## [QUOTED PASSAGE]
I wrote HNSW in Zig from scratch partly because I wanted an excuse to play with Zig's comptime, explicit allocators, and pleasantly sharp SIMD primitives. The better excuse was understanding the part that usually gets compressed into "then make it fast": how a geometric graph search turns into heaps, visited state, distance kernels, quantized vectors, and cache-sensitive layout.
The spine of the project ended up being two approximations stacked on top of each other.
Algorithmic: do not visit every node.
Architectural: do not make every visited node cost a full float32 comparison.
The first approximation is the paper. The second approximation is where most of the implementation work lives.
A small vocabulary before the first number: HNSW is an approximate nearest-neighbor index, so it trades exact search for a tunable amount of graph exploration. recall@10 is the fraction of the true top-10 neighbors recovered by the approximate top-10; QPS is queries per second; p50 and p99 are median and tail query latency.
The main knobs are M, the graph degree each node tries to keep; ef_construction, the build-time search width used while wiring the graph; and ef_search, the query-time beam width.
The one datapoint to keep in mind: on my Apple M4, SIFT-1M at ef_search=100 gave 0.984 recall@10 at about 20K QPS, single-threaded. Larger ef_search usually means the query touches more of the graph: recall improves, latency goes up.
That is the arc of the post. Exact search gives the correctness baseline and the memory scale. HNSW reduces how many nodes a query inspects. The implementation work is making each inspected node cheap enough.
HNSW In One Page
Exact nearest-neighbor search is simple: compare the query vector with every vector in the database and keep the closest k. On SIFT-1M, one full scan over float32 vectors touches about:
1,000,000 vectors * 128 dims * 4 bytes = 512 MBThat is a useful correctness baseline. It is also a lot of memory traffic per query.

## [RECORDED INFORMATION]
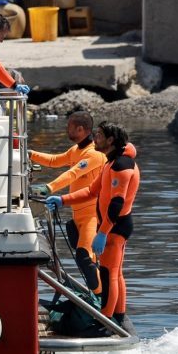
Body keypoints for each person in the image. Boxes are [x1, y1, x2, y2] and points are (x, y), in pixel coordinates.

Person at [46, 122, 138, 325]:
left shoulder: (122, 166)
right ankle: (118, 315)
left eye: (99, 135)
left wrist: (103, 233)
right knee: (115, 272)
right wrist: (63, 200)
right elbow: (90, 191)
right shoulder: (109, 163)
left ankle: (105, 320)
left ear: (111, 140)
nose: (94, 138)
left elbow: (117, 203)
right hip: (109, 226)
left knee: (109, 274)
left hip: (115, 227)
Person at [28, 111, 105, 292]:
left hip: (91, 215)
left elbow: (72, 174)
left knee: (86, 257)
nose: (66, 129)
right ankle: (98, 295)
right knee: (84, 260)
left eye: (69, 126)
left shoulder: (94, 154)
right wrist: (30, 153)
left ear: (80, 129)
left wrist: (49, 188)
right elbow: (55, 161)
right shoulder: (76, 150)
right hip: (77, 214)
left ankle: (102, 300)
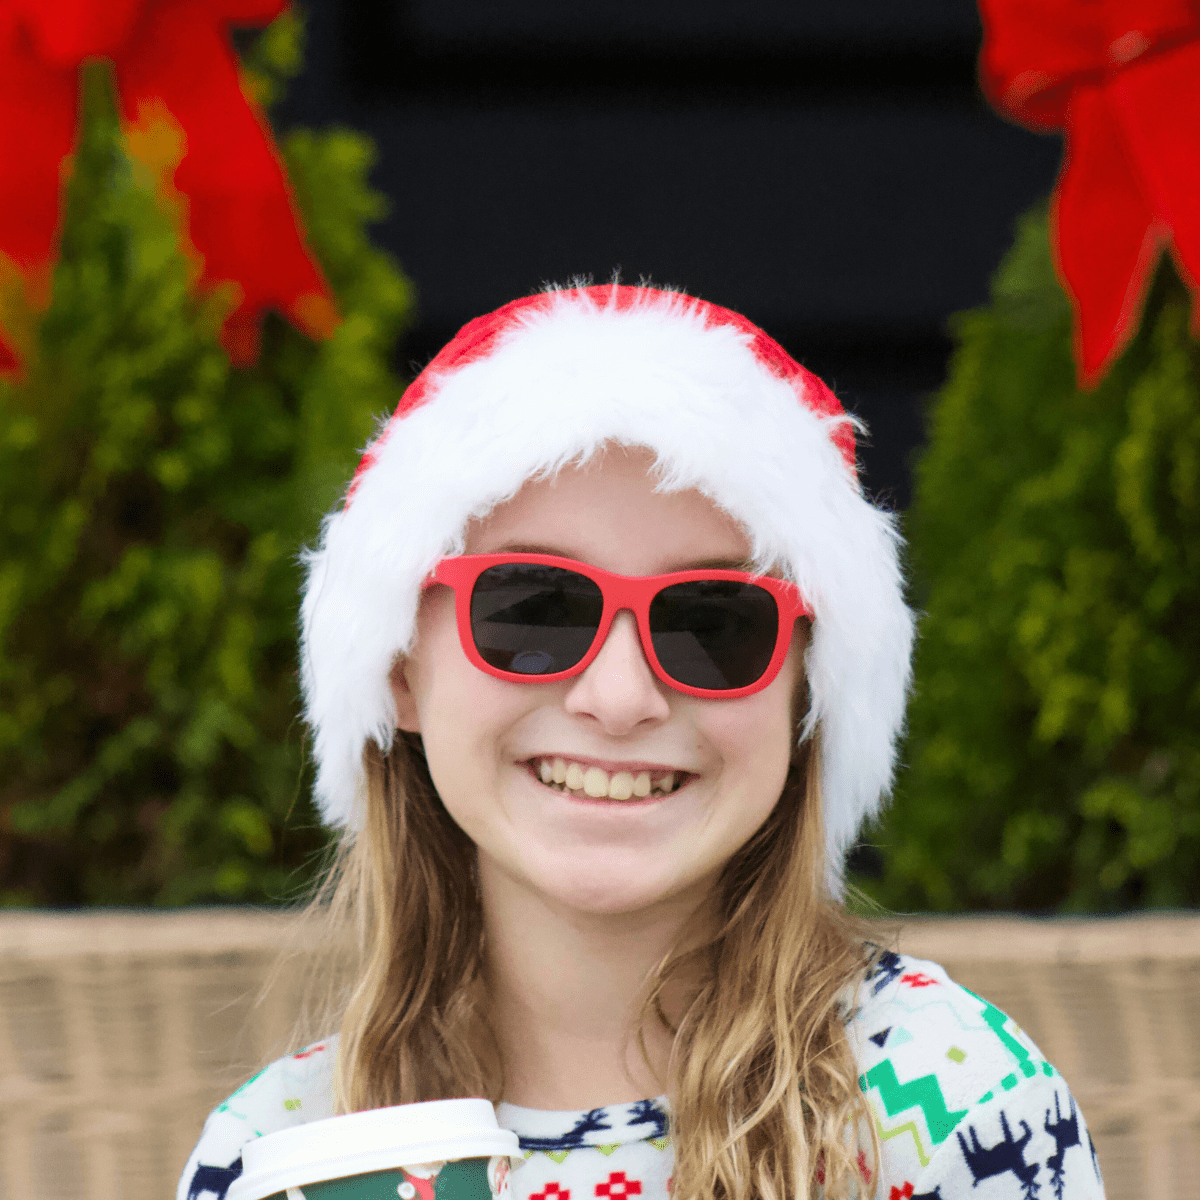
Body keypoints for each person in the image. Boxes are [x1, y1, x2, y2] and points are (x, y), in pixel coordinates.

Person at [178, 284, 1105, 1200]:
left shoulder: (957, 1111)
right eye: (533, 609)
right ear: (398, 669)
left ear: (807, 693)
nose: (619, 697)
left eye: (714, 622)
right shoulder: (276, 1159)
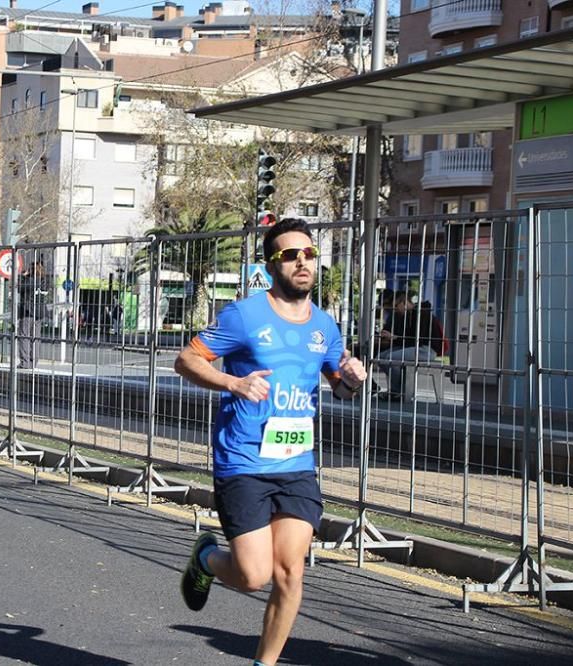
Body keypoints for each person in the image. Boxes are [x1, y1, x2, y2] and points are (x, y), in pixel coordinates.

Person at [174, 218, 366, 666]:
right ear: (271, 264)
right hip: (243, 461)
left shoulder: (324, 325)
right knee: (253, 575)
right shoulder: (245, 316)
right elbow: (186, 359)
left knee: (289, 573)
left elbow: (338, 385)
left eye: (308, 254)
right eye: (290, 254)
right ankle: (206, 560)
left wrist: (353, 381)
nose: (302, 262)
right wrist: (232, 383)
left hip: (297, 463)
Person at [375, 291, 445, 401]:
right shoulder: (403, 316)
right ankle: (398, 390)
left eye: (396, 306)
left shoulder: (422, 314)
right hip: (412, 347)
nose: (395, 310)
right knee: (381, 357)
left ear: (404, 303)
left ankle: (398, 391)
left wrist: (395, 337)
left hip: (426, 349)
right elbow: (405, 339)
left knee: (390, 358)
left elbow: (418, 339)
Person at [17, 259, 47, 369]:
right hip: (39, 313)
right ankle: (33, 362)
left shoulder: (30, 281)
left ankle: (25, 363)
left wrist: (23, 276)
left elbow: (19, 287)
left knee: (24, 337)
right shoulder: (44, 282)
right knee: (36, 338)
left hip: (27, 312)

## [PROMPT 1]
What are the main knobs that the HNSW write-up names?
## [PROMPT 2]
How would the HNSW write-up's passage read, starting with "The one datapoint" and going on through "traffic per query.", if "correctness baseline" were renamed "reference point"?
This data has no connection to the HNSW write-up.

## [ANSWER SPACE 1]
M, ef_construction, ef_search

## [ANSWER SPACE 2]
The one datapoint to keep in mind: on my Apple M4, SIFT-1M at ef_search=100 gave 0.984 recall@10 at about 20K QPS, single-threaded. Larger ef_search usually means the query touches more of the graph: recall improves, latency goes up.
That is the arc of the post. Exact search gives the reference point and the memory scale. HNSW reduces how many nodes a query inspects. The implementation work is making each inspected node cheap enough.
HNSW In One Page
Exact nearest-neighbor search is simple: compare the query vector with every vector in the database and keep the closest k. On SIFT-1M, one full scan over float32 vectors touches about:
1,000,000 vectors * 128 dims * 4 bytes = 512 MBThat is a useful reference point. It is also a lot of memory traffic per query.